§ **Verilen Metin**
● ● ●
#

2020 Nobel Tıp Ödülü

Bilim Dalları
Etiketler

Bu yılın fizyoloji veya tıp alanındaki Nobel Ödülü’nün sahibi “Hepatit C virüsünün keşfi” konusundaki çalışmalarıyla Harvey J. Alter, Michael Houghton ve Charles M. Rice oldu. Yıllarını bu konuya adayan üç bilim insanının söz konusu virüsü keşfi, küresel bir sağlık sorunu olan hepatite karşı verilen mücadeledeki dönüm noktalarından biri kabul ediliyor.

Karaciğer iltihabının tıbbi adı olan hepatit, esasen virüs kaynaklı enfeksiyonlar nedeniyle ortaya çıkar. En iyi bilinenler olan Hepatit A, B, C, D ve E virüsleri, aslında farklı virüs ailelerinin üyeleridir. Hastalığın diğer nedenleri arasında otoimmün hastalıklar, çevresel toksinler, belirli ilaçlar ve aşırı alkol tüketimi sayılabilir. Hastalığın kronik hale geçtiğinde siroz ve karaciğer kanserine yol açma potansiyeli bulunur.

Hepatit C virüsünün keşfinden önce, başka iki tip hepatit virüsünün (A ve B) varlığı biliniyordu. Ancak bu iki virüs, dünya çapındaki kan yoluyla bulaşan hepatit vakalarını açıklamakta ciddi anlamda yetersiz kalıyordu. Alter, Houghton ve Rice’ın çabaları, hem bu açıklanamayan hepatit vakalarının nedenini ortaya çıkarmış oldu hem de milyonlarca yaşamı kurtarabilecek yeni testler ve yeni ilaçlar geliştirilmesine olanak tanıdı. Hepatit C virüsünün varlığını tespit edebilen son derece hassas kan testleri, günümüzde dünyanın birçok yerinde, kan nakline bağlı hepatit vakalarını önlemede kilit rol oynuyor.
● ● ●
§ **Alıştırma Görevleri**
**A)** Verilen metindeki "Karaciğer iltihabının tıbbi adı olan hepatit, esasen virüs kaynaklı enfeksiyonlar nedeniyle ortaya çıkar." cümlesini İngilizceye çevirin.
**B)** Verilen metinde "Bu yılın fizyoloji" ile başlayıp "biri kabul ediliyor." ile biten bölümü hiçbir değişiklik yapmadan kopyalayın.
**C)** Aşağıdaki soruları verilen metne dayanarak yanıtlayın.
(i) Hepatit C virüsünün keşfinden önce hangi iki tip hepatit virüsünün varlığı biliniyordu?
(ii) Hepatit kronik hale geçtiğinde nelere yol açma potansiyeli taşır?
(iii) 2020 yılında fizyoloji veya tıp alanındaki Nobel Ödülü'nü hangi bilim insanları aldı?

§ **Listelenen Girdiler**
● ● ●
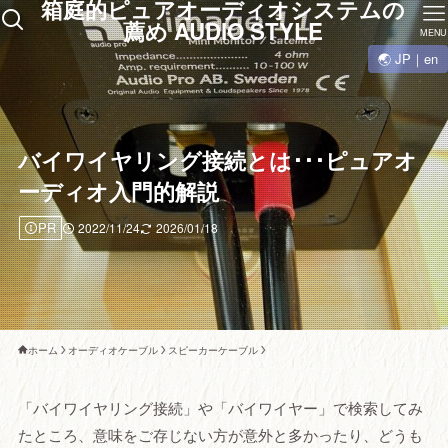
箱庭的ピュアオーディオシステムの
薦め AUDIO STYLE
MENU
🌏 JP｜en
バイワイヤリング接続とは･･･ピュアオ
ーディオ入門的解説
PR
2022/11/24
2026/01/18
ホーム
オーディオケーブル
スピーカーケーブル
「バイワイヤリング接続」や「バイワイヤー」で検索してみ
たところ、意味をご存じない方が意外と多かったり、どうも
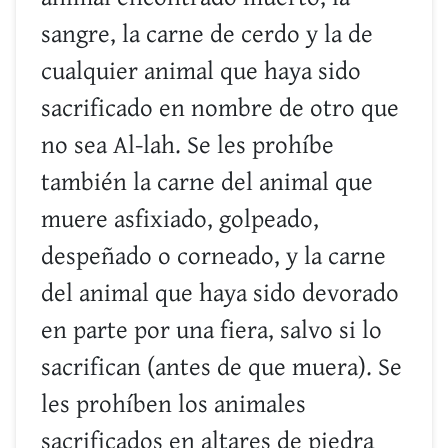
sangre, la carne de cerdo y la de
cualquier animal que haya sido
sacrificado en nombre de otro que
no sea Al-lah. Se les prohíbe
también la carne del animal que
muere asfixiado, golpeado,
despeñado o corneado, y la carne
del animal que haya sido devorado
en parte por una fiera, salvo si lo
sacrifican (antes de que muera). Se
les prohíben los animales
sacrificados en altares de piedra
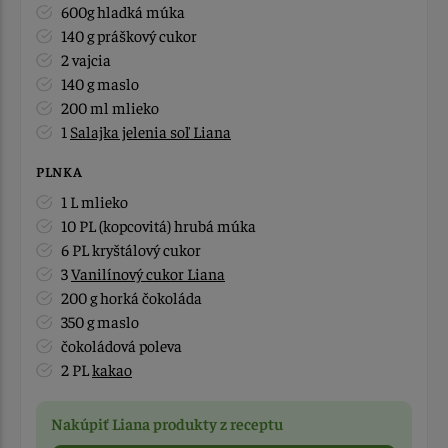
600g hladká múka
140 g práškový cukor
2 vajcia
140 g maslo
200 ml mlieko
1
Salajka jelenia soľ Liana
PLNKA
1 L mlieko
10 PL (kopcovitá) hrubá múka
6 PL kryštálový cukor
3
Vanilínový cukor Liana
200 g horká čokoláda
350 g maslo
čokoládová poleva
2 PL
kakao
Nakúpiť Liana produkty z receptu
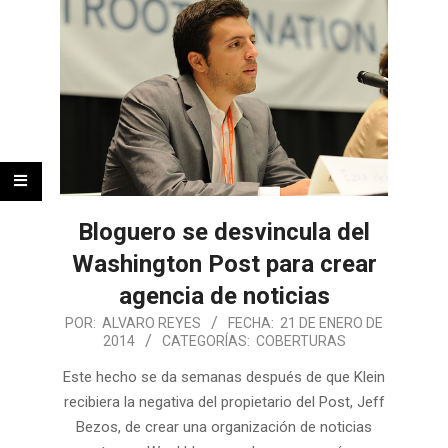
Bloguero se desvincula del
Washington Post para crear
agencia de noticias
POR:
ALVARO REYES
FECHA:
21 DE ENERO DE
2014
CATEGORÍAS:
COBERTURAS
Este hecho se da semanas después de que Klein
recibiera la negativa del propietario del Post, Jeff
Bezos, de crear una organización de noticias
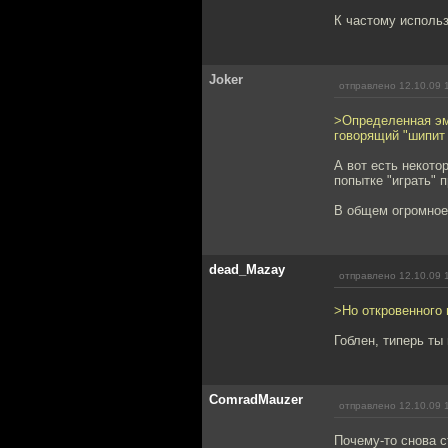
К частому использ
Joker
отправлено 12.10.09 
>Определенная эмо
говорящий "шипит 
А вот есть некото
попытке "играть" 
В общем огромное 
dead_Mazay
отправлено 12.10.09 
>Но откровенного 
Гоблен, типерь ты
ComradMauzer
отправлено 12.10.09 
Почему-то снова с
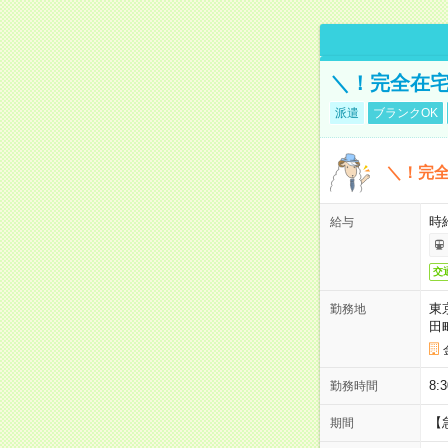
＼！完全在宅
派遣
ブランクOK
＼！完全
時
給与
交
東
勤務地
田
8:
勤務時間
【
期間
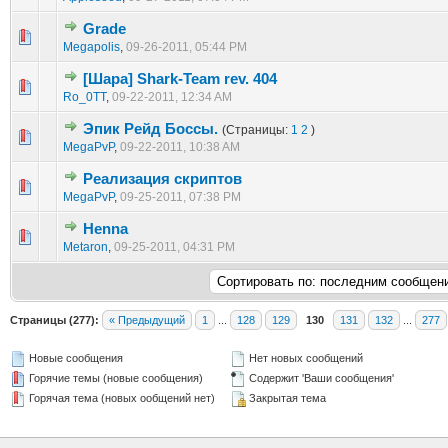
Grade
1 голос(ов) - 1 из 5 в среднем
1
2
3
4
5
Megapolis
,
09-26-2011, 05:44 PM
[Шара] Shark-Team rev. 404
1 голос(ов) - 1 из 5 в среднем
1
2
3
4
5
Ro_0TT
,
09-22-2011, 12:34 AM
Эпик Рейд Боссы.
(Страницы:
1
2
)
1 голос(ов) - 1 из 5 в среднем
1
2
3
4
5
MegaPvP
,
09-22-2011, 10:38 AM
Реализация скриптов
1 голос(ов) - 1 из 5 в среднем
1
2
3
4
5
MegaPvP
,
09-25-2011, 07:38 PM
Henna
1 голос(ов) - 1 из 5 в среднем
1
2
3
4
5
Metaron
,
09-25-2011, 04:31 PM
Страницы (277):
« Предыдущий
1
...
128
129
130
131
132
...
277
Новые сообщения
Нет новых сообщений
Горячие темы (новые сообщения)
Содержит 'Ваши сообщения'
Горячая тема (новых ообщений нет)
Закрытая тема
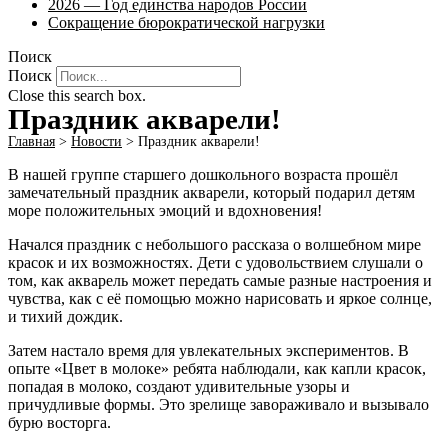
2026 — Год единства народов России
Сокращение бюрократической нагрузки
Поиск
Поиск
Close this search box.
Праздник акварели!
Главная
>
Новости
>
Праздник акварели!
В нашей группе старшего дошкольного возраста прошёл
замечательный праздник акварели, который подарил детям
море положительных эмоций и вдохновения!
Начался праздник с небольшого рассказа о волшебном мире
красок и их возможностях. Дети с удовольствием слушали о
том, как акварель может передать самые разные настроения и
чувства, как с её помощью можно нарисовать и яркое солнце,
и тихий дождик.
Затем настало время для увлекательных экспериментов. В
опыте «Цвет в молоке» ребята наблюдали, как капли красок,
попадая в молоко, создают удивительные узоры и
причудливые формы. Это зрелище завораживало и вызывало
бурю восторга.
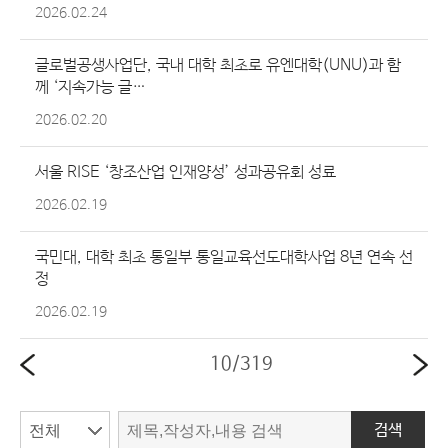
2026.02.24
글로벌공생사업단, 국내 대학 최초로 유엔대학(UNU)과 함
께 ‘지속가능 글…
2026.02.20
서울 RISE ‘창조산업 인재양성’ 성과공유회 성료
2026.02.19
국민대, 대학 최초 통일부 통일교육선도대학사업 8년 연속 선
정
2026.02.19
10
/
319
검색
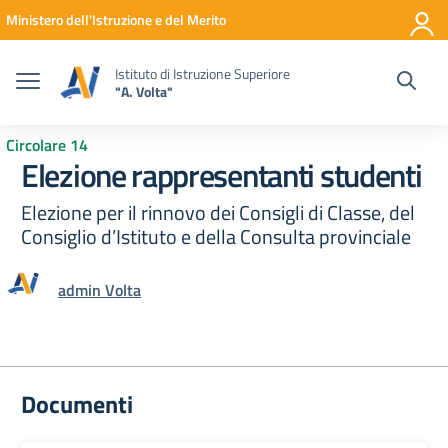
Vai ai contenuti
Vai al menu di navigazione
Vai al footer
Ministero dell'Istruzione e del Merito
Istituto di Istruzione Superiore
"A. Volta"
Circolare 14
Elezione rappresentanti studenti
Elezione per il rinnovo dei Consigli di Classe, del
Consiglio d’Istituto e della Consulta provinciale
admin Volta
Documenti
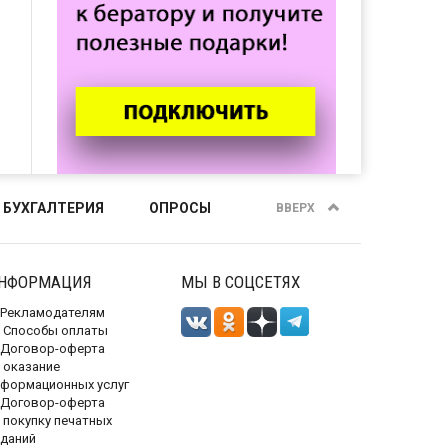
 БУХГАЛТЕРИЯ
ОПРОСЫ
ВВЕРХ
НФОРМАЦИЯ
МЫ В СОЦСЕТЯХ
Рекламодателям
Способы оплаты
Договор-оферта
 оказание
нформационных услуг
Договор-оферта
 покупку печатных
зданий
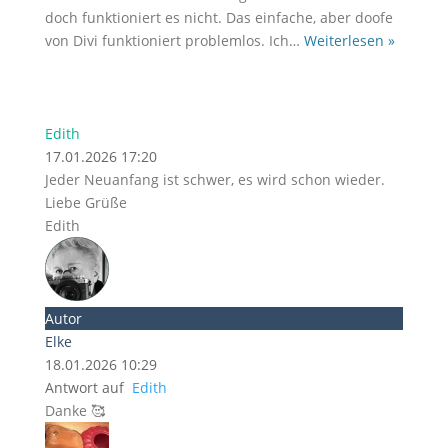
doch funktioniert es nicht. Das einfache, aber doofe
von Divi funktioniert problemlos. Ich
…
Weiterlesen »
Edith
17.01.2026 17:20
Jeder Neuanfang ist schwer, es wird schon wieder.
Liebe Grüße
Edith
Autor
Elke
18.01.2026 10:29
Antwort auf
Edith
Danke 🥰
● ● ●
§ **Görevlerin Çözümleri**
**A)** Hepatitis, the medical name for inflammation of the liver, arises mainly from infections caused by viruses.

**B)**
Bu yılın fizyoloji veya tıp alanındaki Nobel Ödülü’nün sahibi “Hepatit C virüsünün keşfi” konusundaki çalışmalarıyla Harvey J. Alter, Michael Houghton ve Charles M. Rice oldu. Yıllarını bu konuya adayan üç bilim insanının söz konusu virüsü keşfi, küresel bir sağlık sorunu olan hepatite karşı verilen mücadeledeki dönüm noktalarından biri kabul ediliyor.

**C)**
(i) Hepatit A ve Hepatit B virüsleri.
(ii) Siroz ve karaciğer kanseri.
(iii) Harvey J. Alter, Michael Houghton ve Charles M. Rice.